Here’s a teaser for the film.

RT America has more on the film.

Here he is interviewed about it in October during the New York Film Festival. (About the 11:00 minute mark he talks for a while about how he makes his films and that he avoids repeat takes so that the spontaneity you see is genuine and not acting.)

Comments

  1. invivoMark says

    It looks like a typical Michael Moore film, alright: the heart’s in the right place, but the facts don’t check out.

    59% of Americans’ income taxes go to the military? That’s an outright fabrication. About 50% of the federal government’s budget is spent on social security and healthcare, split roughly down the middle between the two. Military spending accounts for about 17% of the federal government’s budget. You can get close to the 59% figure by only counting discretionary spending, but obviously that’s dishonest.

    And even then, you’re nowhere close to making Moore’s figure correct. 41 states in the US have state income tax, and states spend little to nothing on military expenditures. So the biggest proportion of a person’s income tax that can possibly go to the military is around 17%, but for most people the proportion is much smaller than that.
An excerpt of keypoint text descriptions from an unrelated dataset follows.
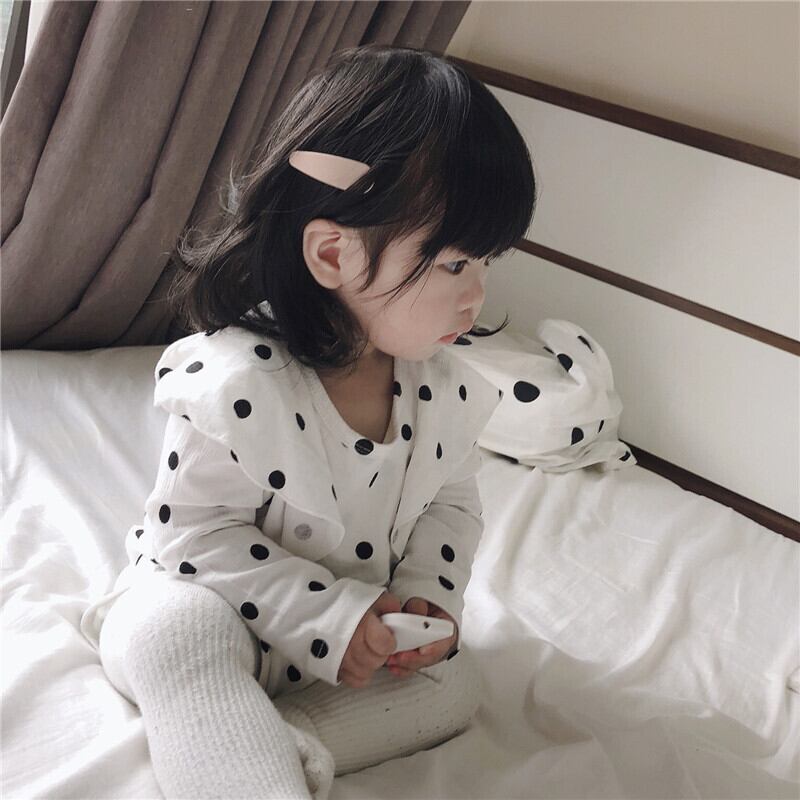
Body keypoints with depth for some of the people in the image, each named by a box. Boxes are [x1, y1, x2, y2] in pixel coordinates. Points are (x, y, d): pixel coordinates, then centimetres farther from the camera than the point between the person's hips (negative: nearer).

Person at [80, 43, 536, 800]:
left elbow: (451, 503, 5)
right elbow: (196, 531, -24)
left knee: (454, 682, -8)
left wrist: (429, 598, -14)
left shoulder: (444, 383, -9)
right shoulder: (238, 382, -29)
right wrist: (331, 616, -28)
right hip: (226, 611, -6)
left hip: (368, 630, 6)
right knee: (174, 631, -34)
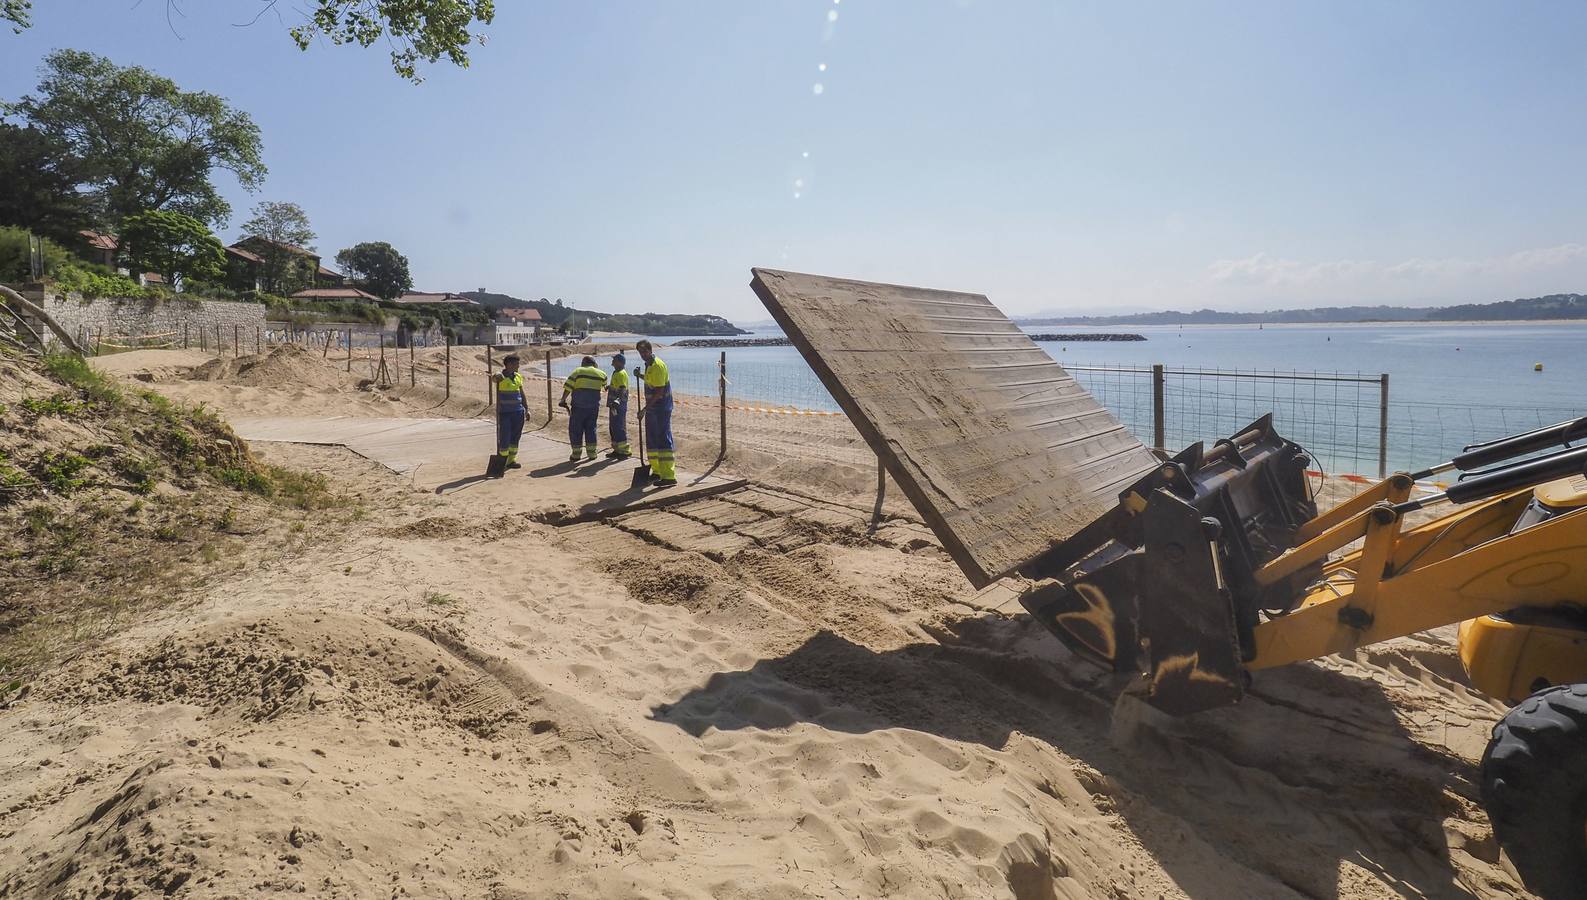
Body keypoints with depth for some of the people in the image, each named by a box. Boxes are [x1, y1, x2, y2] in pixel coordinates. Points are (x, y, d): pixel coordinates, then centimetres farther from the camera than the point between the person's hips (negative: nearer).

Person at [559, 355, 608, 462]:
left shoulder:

    We still spend too damn much on the military. And that’s what’s so monumentally frustrating about Moore’s documentaries. I agree with the conclusion, but the path his films follow to get there is a yellow brick road that is nowhere near Kansas.

  2. doublereed says

    Yea, it’s hard for me to get excited about a Michael Moore movie considering just how flagrantly dishonest he’s been. And Farenheit 9/11 had a bunch of weird trutherism in it. He’s entirely untrustworthy, and that’s a significant problem because he’s dealing with very serious issues.

  3. Mano Singham says

    doublereed,

    What exactly has he been flagrantly dishonest about? While his earlier films had problems, some fairly serious, this is not so for his later ones because as he became more famous and influential, he realized that the right wing will go after his films with a fine tooth comb to pick things that are wrong and use them to discredit his entire message. So now Moore has a team of researchers to fact-check his films. In his film Sicko, for example, the health industry, aided by the media that is embarrassed that he exposes things that they should be exposing, tried hard to find fault with it but could not come up with any that stood up. But that did not prevent them from claiming that he is dishonest. I did posts on their failed efforts here and here. There has been a concerted right-wing effort to discredit him.
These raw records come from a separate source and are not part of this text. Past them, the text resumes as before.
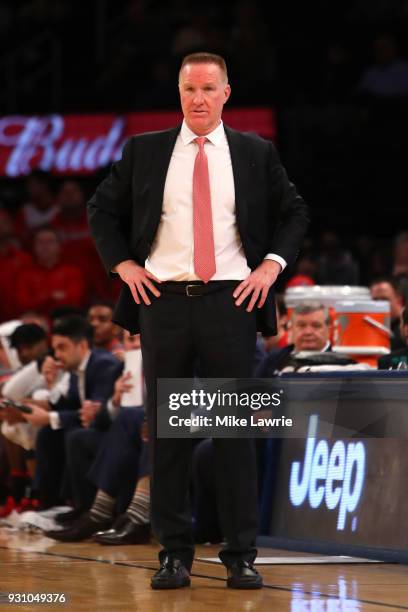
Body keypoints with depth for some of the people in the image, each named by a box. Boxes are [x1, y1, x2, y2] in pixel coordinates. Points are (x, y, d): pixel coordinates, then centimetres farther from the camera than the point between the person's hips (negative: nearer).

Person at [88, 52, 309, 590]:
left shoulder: (256, 154, 6)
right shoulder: (144, 151, 7)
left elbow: (294, 213, 14)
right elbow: (103, 210, 15)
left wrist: (271, 265, 1)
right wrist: (123, 265, 3)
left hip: (231, 303, -1)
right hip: (163, 302, 1)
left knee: (236, 430, 0)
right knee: (167, 430, 3)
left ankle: (242, 555, 4)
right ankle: (174, 553, 9)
    Moore is an unabashed propagandist. He paints a portrait that favors his point of view. But that does not make him dishonest.

  4. invivoMark says

    Yeah, but then you’re still ignoring social security and health care spending. The fact, as stated, is still blatantly wrong. There’s no way around that, and I don’t think I’m just arguing semantics.

  5. MG says

    If all one can focus on after watching this film is a chart on how much money the US throws at a problem rather than better ways to fix the problem, more effective (cost and results-wise) and healthier, that says a lot about what’s wrong with the way many if not most Americans think. Our school system is failing. I have lived in communities that care about the school and when that happens it makes a huge difference. So many of our systems are corrupted by politicians paid-off by special interest and lobbying groups (sounds like voting for these issues is a conflict of interest to me). We have made a business of our criminal justice system and after people pay their debt to society there is no support system to help in transition to productive society leading to our shameful recidivism rate. I could go on and on, but my point is that even if there are some statistics that may seem inaccurate (I graduated in economics and I know that statistics are squishy) a broader look where we could improve is warranted and wothwhile.